METHOD1(Sequential Implementation)

def rmv_dup_process(input_files):
all_inps={}
for file_path in input_files:
if Path(file_path).exists():
files_hash = calculate_hash_val(file_path)
inp_dups[files_hash]=file_path
all_inps[file_path] = files_hash
else:
print('%s is not a valid path, please verify' % file_path)
sys.exit()

find_unique_files(unique_inps, inp_dups)
print(inp_dups)
remove_duplicate_files(all_inps, unique_inps)
if __name__ == '__main__':
datetime1 = datetime.datetime.now()
rmv_dup_process(input_files)
datetime2 = datetime.datetime.now()

print( "processed in",str(datetime2 - datetime1))

METHOD2(Parallel Implementation)

This can also be implemented using parallel processing to make the process run faster, If you want to use Parallel processing, just replace the above Sequential Implementation Logic with the below code:

#If you are using multiprocessing, you can also update the number of #processes in the file. The default value I used is 4
if __name__ == '__main__':
pool = multiprocessing.Pool()
pool = multiprocessing.Pool(processes=4)
keys_dict = pool.map(calculate_hash_val, input_files)
pool.close()

inp_dups = dict(zip(keys_dict, input_files))
all_inps = dict(zip(input_files, keys_dict))

find_unique_files(unique_inps, inp_dups)
remove_duplicate_files(all_inps, unique_inps)
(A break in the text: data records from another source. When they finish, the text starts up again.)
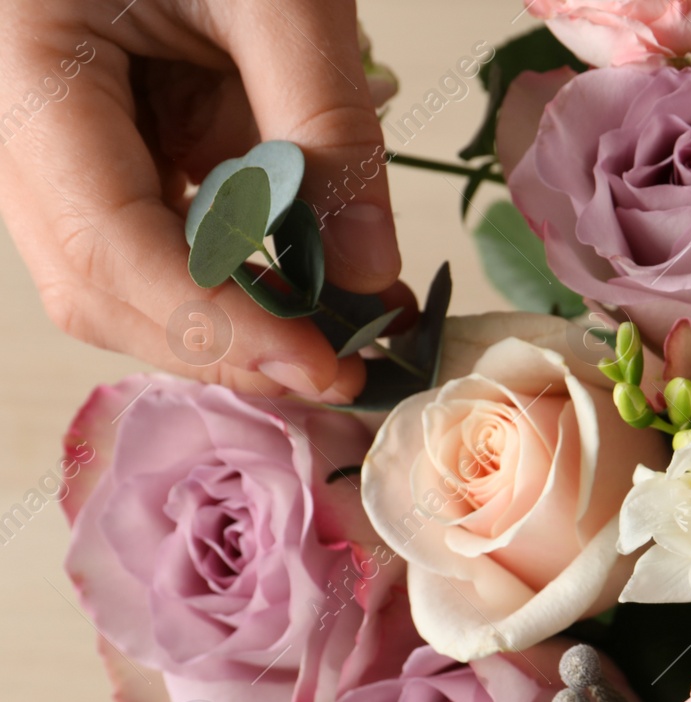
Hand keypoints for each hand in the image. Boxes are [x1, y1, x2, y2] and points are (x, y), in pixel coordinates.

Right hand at [0, 0, 399, 400]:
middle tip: (349, 368)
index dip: (216, 325)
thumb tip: (373, 274)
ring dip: (241, 321)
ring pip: (129, 278)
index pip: (105, 243)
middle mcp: (16, 117)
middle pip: (99, 285)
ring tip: (353, 331)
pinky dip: (248, 275)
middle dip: (226, 343)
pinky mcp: (114, 142)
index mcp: (23, 62)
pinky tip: (326, 286)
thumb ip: (325, 122)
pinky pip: (167, 236)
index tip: (326, 366)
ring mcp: (59, 137)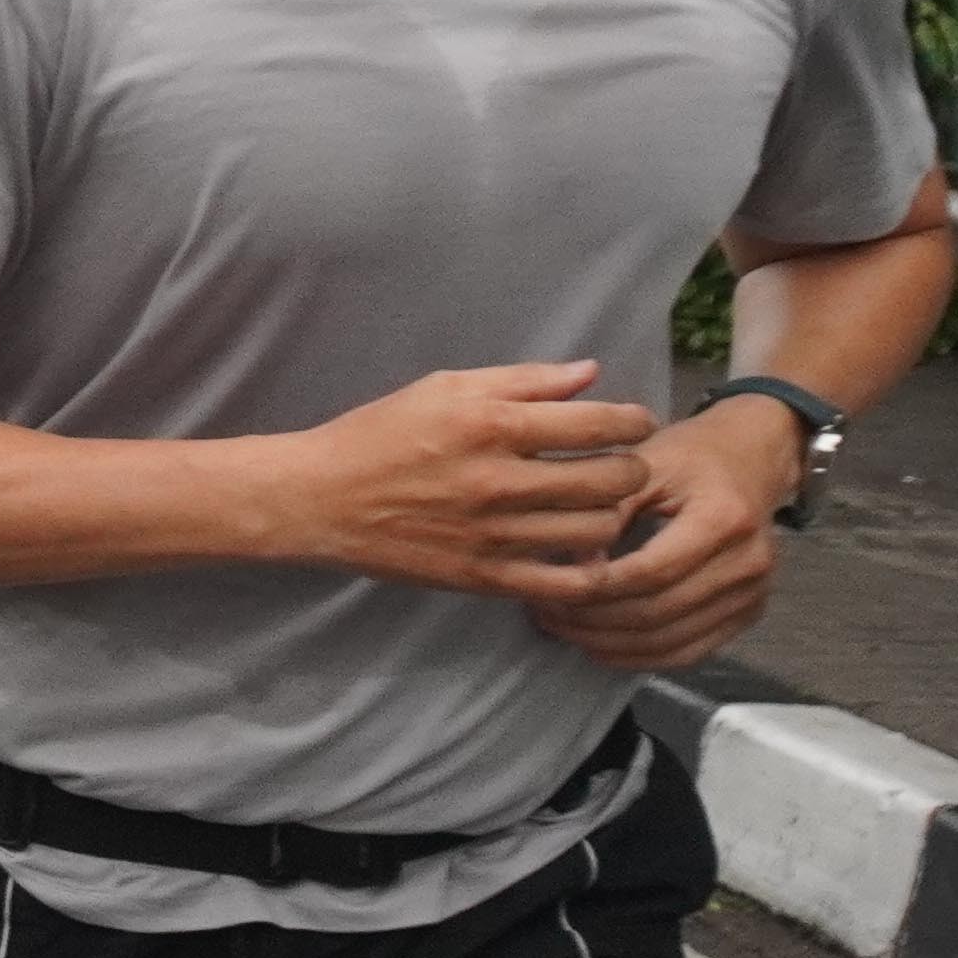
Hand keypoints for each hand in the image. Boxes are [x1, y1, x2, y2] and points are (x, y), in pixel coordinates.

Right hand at [262, 362, 658, 599]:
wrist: (319, 499)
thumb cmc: (380, 434)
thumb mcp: (445, 387)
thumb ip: (523, 379)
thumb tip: (591, 374)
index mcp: (492, 425)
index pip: (599, 424)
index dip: (635, 421)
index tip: (637, 423)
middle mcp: (499, 481)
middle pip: (611, 480)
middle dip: (632, 467)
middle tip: (623, 464)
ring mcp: (494, 535)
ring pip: (597, 530)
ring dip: (613, 515)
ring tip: (599, 506)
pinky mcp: (484, 577)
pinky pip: (564, 584)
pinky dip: (591, 571)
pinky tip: (585, 554)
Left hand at [533, 402, 809, 670]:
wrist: (751, 460)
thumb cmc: (691, 457)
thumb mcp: (645, 463)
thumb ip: (607, 510)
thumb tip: (569, 566)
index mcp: (723, 519)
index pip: (650, 571)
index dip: (596, 587)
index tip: (548, 587)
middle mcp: (747, 563)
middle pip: (657, 612)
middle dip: (592, 621)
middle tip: (544, 613)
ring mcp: (752, 593)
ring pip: (669, 641)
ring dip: (609, 643)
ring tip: (563, 628)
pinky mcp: (748, 613)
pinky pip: (689, 652)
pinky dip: (640, 657)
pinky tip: (601, 646)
That’s it. Please find the github link below for the source code. I will also add couple more implementations of parallel processing in the github repo in the coming days.

https://github.com/KiranKumarChilla/Removing-Duplicate-Docs-Using-Hashing-in-Python

Can 2 different files have the same hash?
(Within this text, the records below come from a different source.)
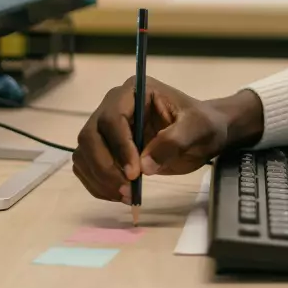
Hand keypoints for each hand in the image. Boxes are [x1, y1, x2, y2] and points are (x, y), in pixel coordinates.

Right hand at [73, 78, 262, 202]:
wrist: (203, 135)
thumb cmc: (202, 125)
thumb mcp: (198, 128)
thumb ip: (174, 141)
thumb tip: (145, 164)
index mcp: (135, 91)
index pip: (113, 117)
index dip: (119, 146)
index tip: (135, 173)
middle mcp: (114, 105)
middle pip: (90, 136)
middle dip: (105, 167)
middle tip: (127, 191)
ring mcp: (106, 128)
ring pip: (84, 153)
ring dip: (100, 179)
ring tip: (126, 196)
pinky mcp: (105, 148)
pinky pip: (87, 166)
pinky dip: (98, 184)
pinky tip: (119, 195)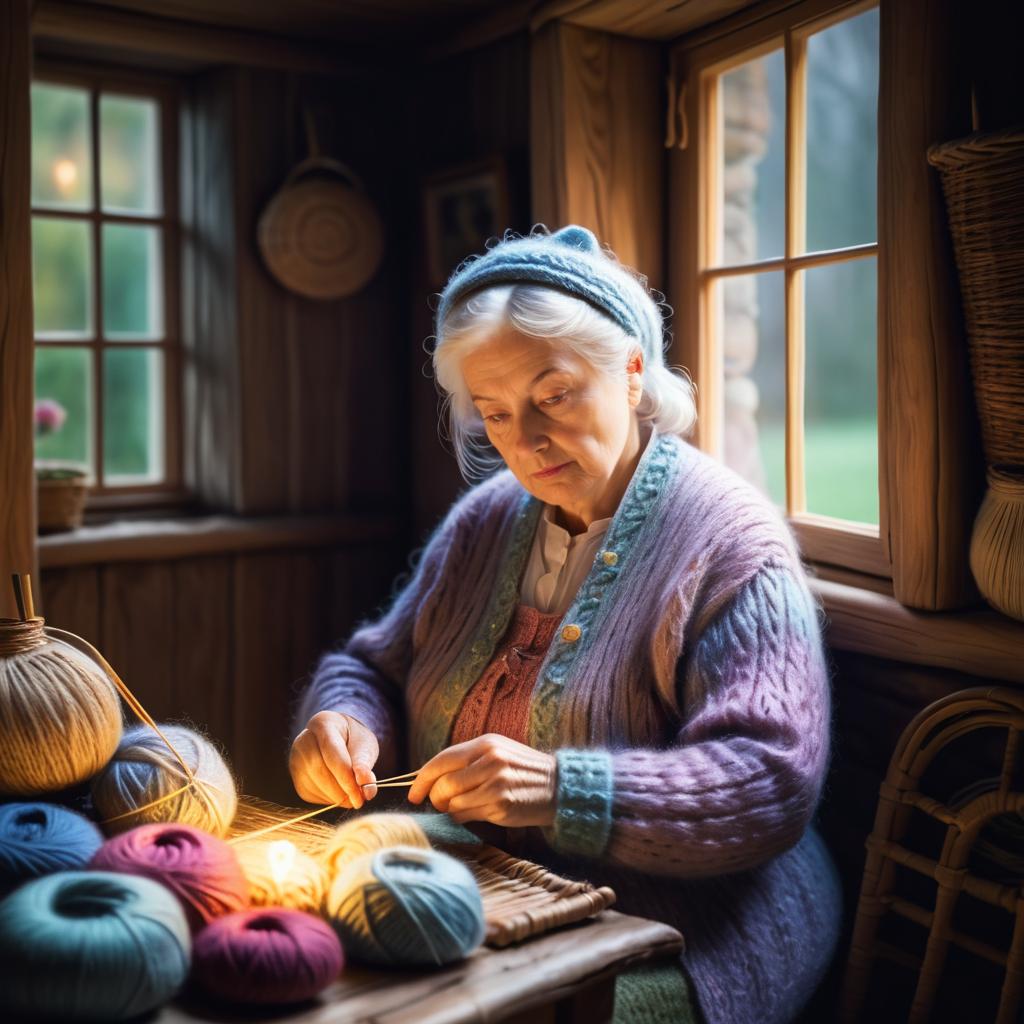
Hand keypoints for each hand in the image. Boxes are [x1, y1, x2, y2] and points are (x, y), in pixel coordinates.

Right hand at [289, 711, 378, 807]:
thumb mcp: (365, 746)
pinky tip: (340, 795)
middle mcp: (303, 740)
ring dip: (335, 797)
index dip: (346, 778)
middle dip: (340, 790)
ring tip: (352, 798)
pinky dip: (327, 799)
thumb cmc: (354, 740)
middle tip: (358, 801)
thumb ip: (365, 766)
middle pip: (319, 770)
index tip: (360, 796)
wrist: (340, 737)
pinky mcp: (295, 776)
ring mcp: (296, 758)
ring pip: (313, 784)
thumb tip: (368, 791)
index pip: (332, 754)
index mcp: (323, 723)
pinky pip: (309, 793)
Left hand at [407, 734, 556, 827]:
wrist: (558, 786)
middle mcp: (490, 760)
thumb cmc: (521, 771)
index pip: (442, 760)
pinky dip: (463, 817)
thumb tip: (430, 778)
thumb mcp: (497, 752)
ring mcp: (496, 783)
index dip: (422, 778)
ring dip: (450, 809)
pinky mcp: (501, 805)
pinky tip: (476, 811)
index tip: (413, 793)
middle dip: (435, 798)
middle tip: (440, 803)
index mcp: (486, 743)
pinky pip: (466, 815)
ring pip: (452, 802)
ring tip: (462, 806)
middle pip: (443, 784)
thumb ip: (467, 760)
Hashes explained A good primer on hashes can be found on Wikipedia here. I say 'nearly' unique because it is possible for two different files to have identical hashes. This is known as a 'collision'. The probability of a collision occurring varies depending on the strength of the hash you generate.

Will a copy of a file have the same hash?

So, a Word file and the PDF file published from the Word file may contain the same content, but the HASH value will be different. Even copying the content from one file to another in the same software program can result in different HASH values, or even different file sizes.

What is hash value of a file?

A hash value is a unique value that corresponds to the content of the file. Rather than identifying the contents of a file by its file name, extension, or other designation, a hash assigns a unique value to the contents of a file.

What does it mean if the hash you generated and the one on the website are the same?

It is deterministic, meaning that a specific input (or file) wil always deliver the same hash value (number string). This means that it is easy to verify the authenticity of a file. If two people independently (and correctly) check the hash value of a file, they will always get the same answer.